Gegen 21.00 Uhr machte sich Christian auf den Weg zu der von Janine angegebenen Adresse. Ihre Wohnung lag im ersten Stock eines alten, aber gepflegten viergeschossigen Mietshauses aus der Jugendstilzeit. Die Wohngegend war geprägt von viel Grün um die Häuser. Mächtige alte Bäume säumten die Straße, die in der Mitte einen Grünstreifen führte, der dicht mit Sträuchern bewachsen war.

Janines Wohnung war hell erleuchtet. Christian postierte sich so hinter dem Pflanzenbewuchs, dass man ihn nicht sofort sehen konnte. Alte Straßenlaternen spendeten ein eher spärliches Licht, nur der Bürgersteig vor Janines Haus war durch die auf die Straße fallende Beleuchtung aus ihrer Wohnung relativ hell. Obwohl zu dieser Jahreszeit die Tage schon recht warm waren, konnte es bei Einbrechen der Dunkelheit noch recht kühl werden. Und so war es auch an diesem Abend.

Wenn er zu der hell erleuchteten Wohnung im ersten Stock blickte, erfüllte ihn eine gewisse Sehnsucht, hinaufzugehen und sie zu bitten, ihn hereinzulassen.
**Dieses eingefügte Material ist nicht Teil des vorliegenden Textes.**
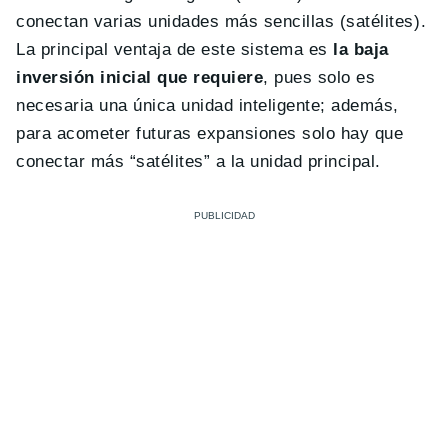
conectan varias unidades más sencillas (satélites).
La principal ventaja de este sistema es
la baja
inversión inicial que requiere
, pues solo es
necesaria una única unidad inteligente; además,
para acometer futuras expansiones solo hay que
conectar más “satélites” a la unidad principal.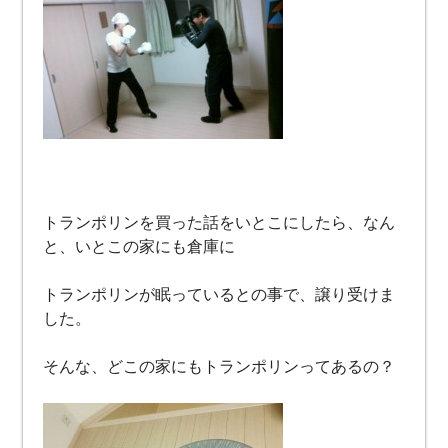
トランポリンを買った話をいとこにしたら、なん
と、いとこの家にも倉庫に
トランポリンが眠っているとの事で、譲り受けま
した。
そんな、どこの家にもトランポリンってあるの？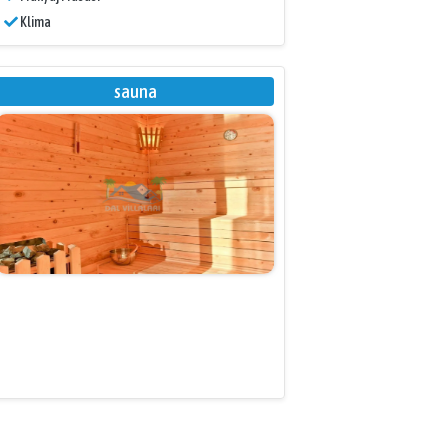
Klima
sauna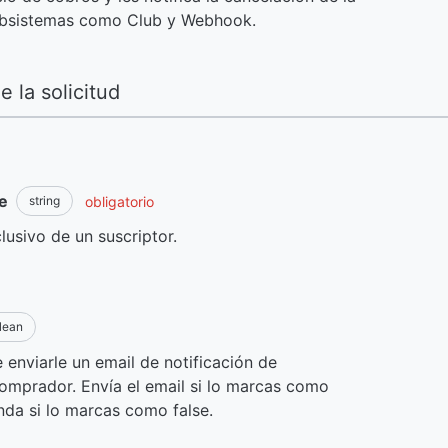
ubsistemas como Club y Webhook.
 la solicitud
e
obligatorio
string
lusivo de un suscriptor.
lean
e enviarle un email de notificación de
comprador. Envía el email si lo marcas como
nda si lo marcas como false.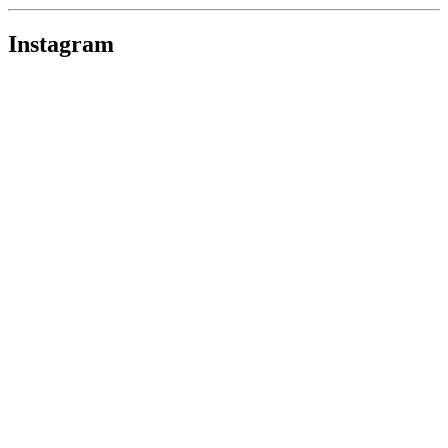
Instagram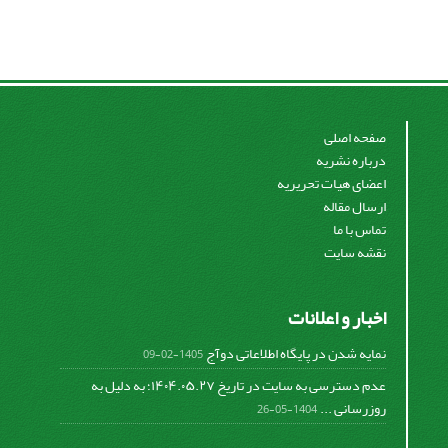
صفحه اصلی
درباره نشریه
اعضای هیات تحریریه
ارسال مقاله
تماس با ما
نقشه سایت
اخبار و اعلانات
نمایه شدن در پایگاه اطلاعاتی دوآج
1405-02-09
عدم دسترسی به سایت در تاریخ ۱۴۰۴.۰۵.۲۷؛ به دلیل به
روزرسانی ...
1404-05-26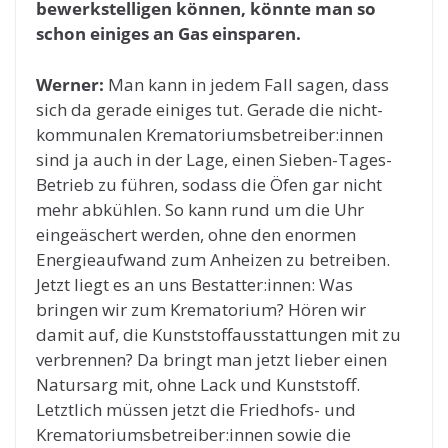
bewerkstelligen können, könnte man so
schon einiges an Gas einsparen.
Werner:
Man kann in jedem Fall sagen, dass
sich da gerade einiges tut. Gerade die nicht-
kommunalen Krematoriumsbetreiber:innen
sind ja auch in der Lage, einen Sieben-Tages-
Betrieb zu führen, sodass die Öfen gar nicht
mehr abkühlen. So kann rund um die Uhr
eingeäschert werden, ohne den enormen
Energieaufwand zum Anheizen zu betreiben.
Jetzt liegt es an uns Bestatter:innen: Was
bringen wir zum Krematorium? Hören wir
damit auf, die Kunststoffausstattungen mit zu
verbrennen? Da bringt man jetzt lieber einen
Natursarg mit, ohne Lack und Kunststoff.
Letztlich müssen jetzt die Friedhofs- und
Krematoriumsbetreiber:innen sowie die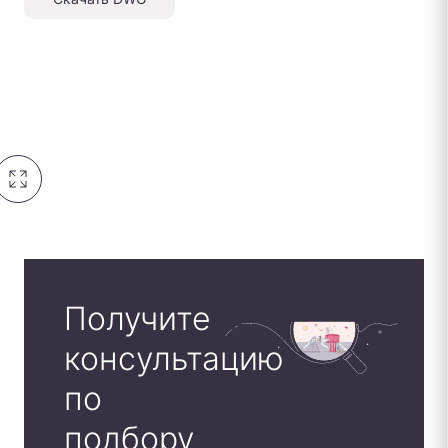
Получите
консультацию
по
подбору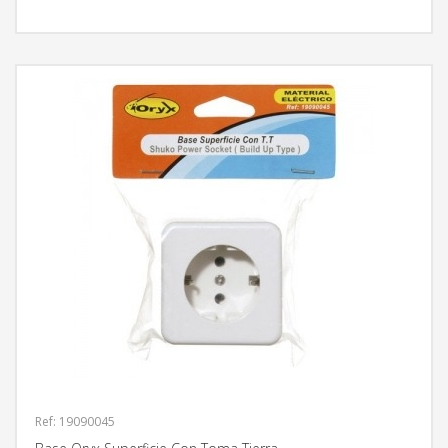
MÁS INFORMACIÓN
Ref: 19090045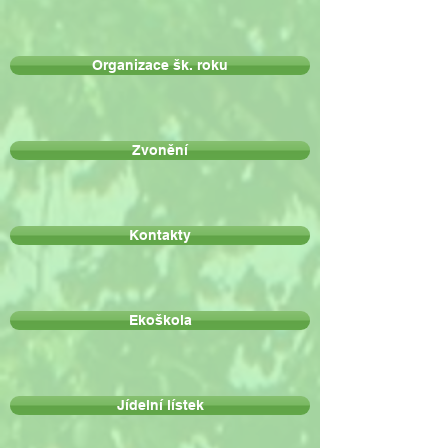
Organizace šk. roku
Zvonění
Kontakty
Ekoškola
Jídelní lístek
Aber er widerstand diesem Drang und verharrte hinter den Sträuchern.

Als Janine an einem der Fenster erschien und hinausschaute, spürte er, wie sich sein Herzschlag beschleunigte. Er sah nur ihre Umrisse, aber das reichte, um Schmetterlinge in seinem Bauch kreisen zu lassen. Von nun an trat sie immer wieder kurz ans Fenster, um einen Blick nach draußen zu werfen.

Auf der Straße befand sich außer Christian kein Mensch mehr. Es mag wohl eine geschlagene Stunde vergangen gewesen sein, als sich ein Mann mit schleichenden Schritten auf dem Bürgersteig dem Haus näherte und davor stehen blieb. Er schaute ständig um sich, als wolle er sich vergewissern, nicht beobachtet zu werden. Dann richtete er seinen Blick auf Janines Wohnung. Da sein Gesicht von Christian abgewandt war, konnte er ihn nicht erkennen. Aber Größe und Statur entsprachen der seinen.